*** Opening DATA UNDER STUDY ***

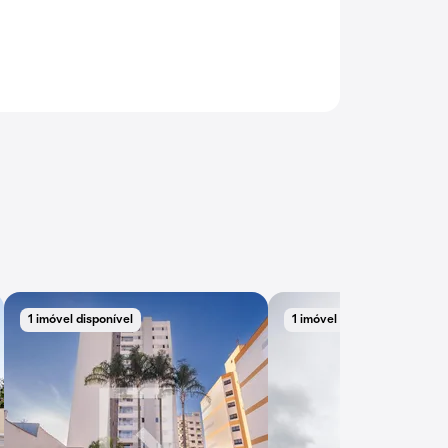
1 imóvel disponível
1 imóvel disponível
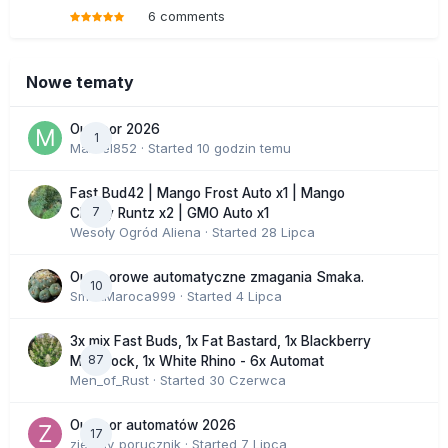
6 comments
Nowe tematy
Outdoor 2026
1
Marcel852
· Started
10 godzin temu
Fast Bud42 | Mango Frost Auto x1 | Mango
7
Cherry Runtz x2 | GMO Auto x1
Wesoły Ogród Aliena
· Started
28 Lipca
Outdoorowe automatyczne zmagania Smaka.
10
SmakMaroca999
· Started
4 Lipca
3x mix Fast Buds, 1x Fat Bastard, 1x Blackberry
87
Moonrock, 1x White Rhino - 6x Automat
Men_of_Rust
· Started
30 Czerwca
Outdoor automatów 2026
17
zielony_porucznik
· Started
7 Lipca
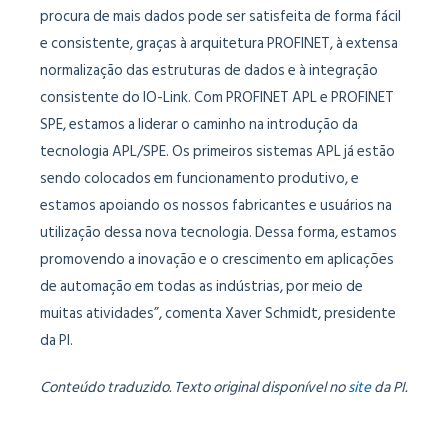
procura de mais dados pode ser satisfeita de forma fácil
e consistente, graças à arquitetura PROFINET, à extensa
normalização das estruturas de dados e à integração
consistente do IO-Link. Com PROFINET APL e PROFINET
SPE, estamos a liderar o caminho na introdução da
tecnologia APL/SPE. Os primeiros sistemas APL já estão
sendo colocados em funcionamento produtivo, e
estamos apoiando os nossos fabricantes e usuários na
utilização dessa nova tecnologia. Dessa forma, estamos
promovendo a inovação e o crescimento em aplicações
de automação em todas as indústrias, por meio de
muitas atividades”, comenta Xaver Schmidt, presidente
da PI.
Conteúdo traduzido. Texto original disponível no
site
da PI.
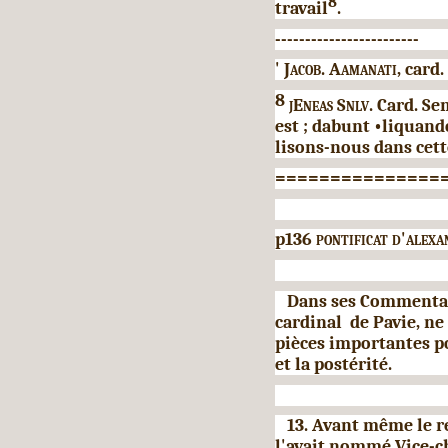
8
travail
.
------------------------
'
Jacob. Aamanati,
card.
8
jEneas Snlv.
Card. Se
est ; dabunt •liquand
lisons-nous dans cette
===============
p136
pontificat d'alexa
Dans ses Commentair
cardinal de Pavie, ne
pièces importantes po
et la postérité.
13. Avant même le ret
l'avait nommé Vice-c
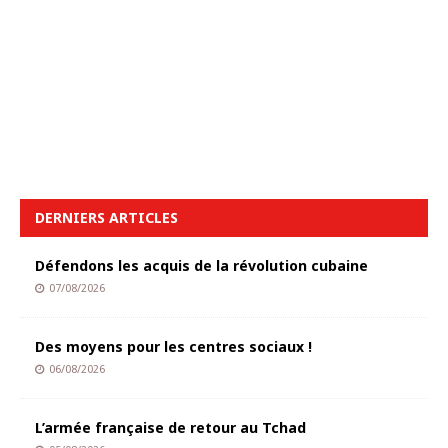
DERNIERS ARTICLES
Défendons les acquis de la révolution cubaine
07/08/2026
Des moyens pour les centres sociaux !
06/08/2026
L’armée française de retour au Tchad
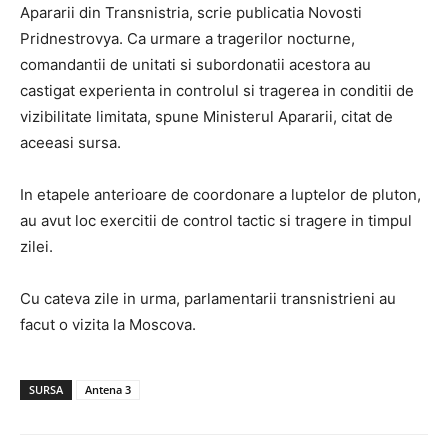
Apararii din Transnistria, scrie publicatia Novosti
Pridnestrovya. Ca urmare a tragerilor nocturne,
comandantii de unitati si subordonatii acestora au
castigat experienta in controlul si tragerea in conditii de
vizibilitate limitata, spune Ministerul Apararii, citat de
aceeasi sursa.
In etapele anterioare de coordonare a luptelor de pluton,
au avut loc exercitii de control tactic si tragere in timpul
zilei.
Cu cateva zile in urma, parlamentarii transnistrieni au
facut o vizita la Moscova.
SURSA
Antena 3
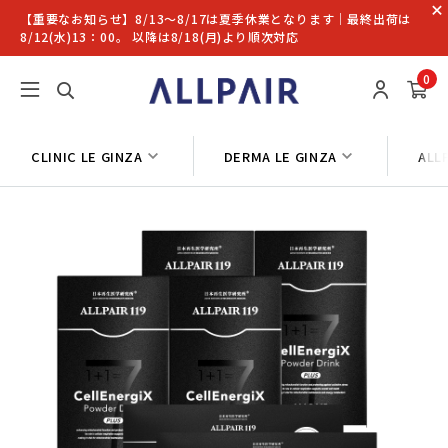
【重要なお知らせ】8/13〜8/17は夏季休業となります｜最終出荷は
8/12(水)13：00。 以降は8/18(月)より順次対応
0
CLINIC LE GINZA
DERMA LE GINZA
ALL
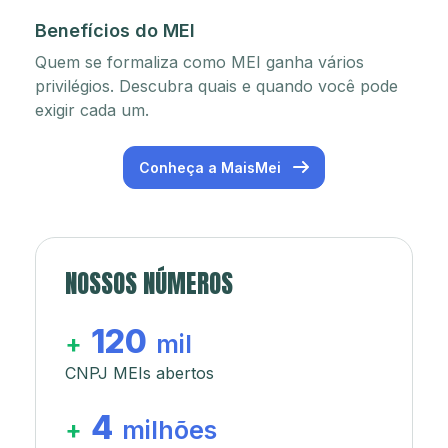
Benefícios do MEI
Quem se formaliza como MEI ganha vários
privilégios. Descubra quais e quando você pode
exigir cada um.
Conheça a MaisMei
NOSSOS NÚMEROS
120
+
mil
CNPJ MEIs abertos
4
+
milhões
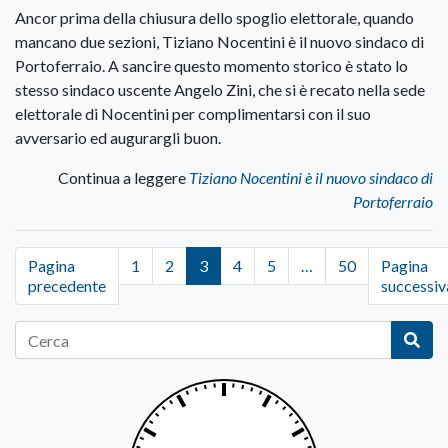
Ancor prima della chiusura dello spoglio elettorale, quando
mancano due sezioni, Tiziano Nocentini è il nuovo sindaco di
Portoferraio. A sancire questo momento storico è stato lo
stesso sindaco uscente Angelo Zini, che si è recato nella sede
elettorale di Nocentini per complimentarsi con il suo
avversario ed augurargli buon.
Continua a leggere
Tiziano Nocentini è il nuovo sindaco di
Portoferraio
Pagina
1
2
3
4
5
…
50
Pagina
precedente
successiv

*** Closing DATA UNDER STUDY ***

→ **TRY IT**
Set the lines above down again, word for word, from the first through the one containing "jEneas Snlv."; pictures excluded.

→ **RESPONSE TO THE TASK**
1 imóvel disponível
1 imóvel disponível
6 comments
Nowe tematy
Outdoor 2026
1
Marcel852
· Started
10 godzin temu
Fast Bud42 | Mango Frost Auto x1 | Mango
7
Cherry Runtz x2 | GMO Auto x1
Wesoły Ogród Aliena
· Started
28 Lipca
Outdoorowe automatyczne zmagania Smaka.
10
SmakMaroca999
· Started
4 Lipca
3x mix Fast Buds, 1x Fat Bastard, 1x Blackberry
87
Moonrock, 1x White Rhino - 6x Automat
Men_of_Rust
· Started
30 Czerwca
Outdoor automatów 2026
17
zielony_porucznik
· Started
7 Lipca
procura de mais dados pode ser satisfeita de forma fácil
e consistente, graças à arquitetura PROFINET, à extensa
normalização das estruturas de dados e à integração
consistente do IO-Link. Com PROFINET APL e PROFINET
SPE, estamos a liderar o caminho na introdução da
tecnologia APL/SPE. Os primeiros sistemas APL já estão
sendo colocados em funcionamento produtivo, e
estamos apoiando os nossos fabricantes e usuários na
utilização dessa nova tecnologia. Dessa forma, estamos
promovendo a inovação e o crescimento em aplicações
de automação em todas as indústrias, por meio de
muitas atividades”, comenta Xaver Schmidt, presidente
da PI.
Conteúdo traduzido. Texto original disponível no
site
da PI.
8
travail
.
------------------------
'
Jacob. Aamanati,
card.
8
jEneas Snlv.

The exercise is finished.